Analyse/critique par Jack Sullivan (suite)6
« C’est une carrière que toutes les femmes ont en commun (…) : être une femme »
Margo semble n’être au départ qu’une insupportable harpie se promenant toujours avec aux lèvres une cigarette et une réplique mordante,qu’on croirait tirée d’une pièce (Karen:" Margo compense son sous-jeu sur scène en surjouant dans la vie").
Lorsqu’il expliqua à Bette Davis comment aborder le personnage de Margo, Mankiewicz la lui résuma ainsi : « une femme qui traite son manteau de vison comme si c’était un poncho. » Et, de fait, alors qu’elle s’apprête à accompagner Bill à son avion, au début du film, nous la voyons récupérer sa fourrure jetée en tas sur le sol de sa loge.
La clé de sa nature est là, dans une attitude blasée dans son rapport à la célébrité (qu’elle considère comme acquise indéfiniment), mais aussi dans un pragmatisme tout terrien : elle possède sans désirer vraiment, et sent très bien que son bonheur ne se trouve pas là.
La femme Margo Channing ne deviendra visible (et attachante) que lorsque les succès d’Eve lui feront perdre de sa superbe et la confronteront à son âge, à la fois professionnellement et personnellement. À la faveur d’une panne d’essence qui la bloque en rase campagne aux côtés de Karen, Margo procède à un mea culpa en forme de bilan de sa vie.

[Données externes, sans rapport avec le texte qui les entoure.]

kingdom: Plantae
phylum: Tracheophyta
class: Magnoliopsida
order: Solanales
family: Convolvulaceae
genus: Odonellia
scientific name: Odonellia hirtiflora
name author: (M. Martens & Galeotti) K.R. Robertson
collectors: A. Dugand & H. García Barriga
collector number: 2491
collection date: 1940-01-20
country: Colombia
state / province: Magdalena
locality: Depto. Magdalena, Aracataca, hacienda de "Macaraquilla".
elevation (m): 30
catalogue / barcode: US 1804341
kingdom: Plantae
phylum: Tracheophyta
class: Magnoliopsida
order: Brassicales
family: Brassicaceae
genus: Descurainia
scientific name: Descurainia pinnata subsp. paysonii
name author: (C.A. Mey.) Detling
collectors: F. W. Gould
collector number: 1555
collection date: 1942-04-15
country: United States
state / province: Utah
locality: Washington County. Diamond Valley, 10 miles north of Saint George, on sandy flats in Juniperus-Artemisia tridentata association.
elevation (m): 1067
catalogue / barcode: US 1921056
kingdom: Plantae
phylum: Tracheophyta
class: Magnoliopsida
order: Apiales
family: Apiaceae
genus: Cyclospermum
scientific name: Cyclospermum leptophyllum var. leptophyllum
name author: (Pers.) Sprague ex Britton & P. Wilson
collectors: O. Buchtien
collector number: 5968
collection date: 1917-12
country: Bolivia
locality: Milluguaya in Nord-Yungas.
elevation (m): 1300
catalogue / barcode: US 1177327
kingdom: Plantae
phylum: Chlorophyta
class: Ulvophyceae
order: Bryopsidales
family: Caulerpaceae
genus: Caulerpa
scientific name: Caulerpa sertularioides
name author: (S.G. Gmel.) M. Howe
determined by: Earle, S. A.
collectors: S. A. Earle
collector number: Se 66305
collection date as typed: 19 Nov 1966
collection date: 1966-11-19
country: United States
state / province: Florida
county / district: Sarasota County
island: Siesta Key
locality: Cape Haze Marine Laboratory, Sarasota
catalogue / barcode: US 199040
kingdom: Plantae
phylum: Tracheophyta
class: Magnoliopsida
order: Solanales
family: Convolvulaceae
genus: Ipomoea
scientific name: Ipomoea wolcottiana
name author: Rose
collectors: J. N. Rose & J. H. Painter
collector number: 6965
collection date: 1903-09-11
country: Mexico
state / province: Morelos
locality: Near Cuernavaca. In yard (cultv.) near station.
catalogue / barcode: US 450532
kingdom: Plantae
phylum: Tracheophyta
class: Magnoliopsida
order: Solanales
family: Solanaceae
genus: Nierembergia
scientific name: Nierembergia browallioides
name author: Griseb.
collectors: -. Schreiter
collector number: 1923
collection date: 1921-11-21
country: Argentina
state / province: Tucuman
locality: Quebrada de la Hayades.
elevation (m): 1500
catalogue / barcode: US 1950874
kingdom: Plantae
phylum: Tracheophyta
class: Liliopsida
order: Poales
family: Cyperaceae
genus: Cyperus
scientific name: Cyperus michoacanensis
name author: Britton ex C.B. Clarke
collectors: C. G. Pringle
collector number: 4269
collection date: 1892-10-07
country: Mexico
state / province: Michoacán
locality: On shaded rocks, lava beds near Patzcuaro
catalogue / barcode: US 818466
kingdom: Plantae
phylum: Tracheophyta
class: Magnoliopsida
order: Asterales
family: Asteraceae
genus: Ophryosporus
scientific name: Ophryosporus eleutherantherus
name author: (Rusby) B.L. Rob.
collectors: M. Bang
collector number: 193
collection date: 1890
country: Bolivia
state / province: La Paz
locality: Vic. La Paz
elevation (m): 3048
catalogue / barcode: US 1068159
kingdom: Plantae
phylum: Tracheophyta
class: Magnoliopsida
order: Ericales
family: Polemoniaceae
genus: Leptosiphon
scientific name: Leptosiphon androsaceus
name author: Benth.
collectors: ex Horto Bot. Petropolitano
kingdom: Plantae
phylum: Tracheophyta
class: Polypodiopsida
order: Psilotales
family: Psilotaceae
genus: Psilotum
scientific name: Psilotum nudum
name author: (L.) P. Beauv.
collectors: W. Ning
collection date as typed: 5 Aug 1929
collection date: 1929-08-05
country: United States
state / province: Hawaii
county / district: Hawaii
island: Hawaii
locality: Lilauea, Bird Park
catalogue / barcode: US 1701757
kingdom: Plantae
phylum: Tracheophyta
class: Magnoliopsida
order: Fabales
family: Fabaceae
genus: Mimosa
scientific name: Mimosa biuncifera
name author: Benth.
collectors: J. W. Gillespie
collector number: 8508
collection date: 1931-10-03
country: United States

Sans complaisance aucune, elle reconnaît ouvertement que son personnage de virago flamboyante l’a prise au piège, et qu’elle craint que son entourage cesse de l’aimer si elle s’en éloigne. Enfin, plus que tout, elle avoue soupirer après des plaisirs plus simples de femme mariée, et vouloir quelque chose qui lui tienne plus chaud, la nuit dans son lit, que sa seule carrière.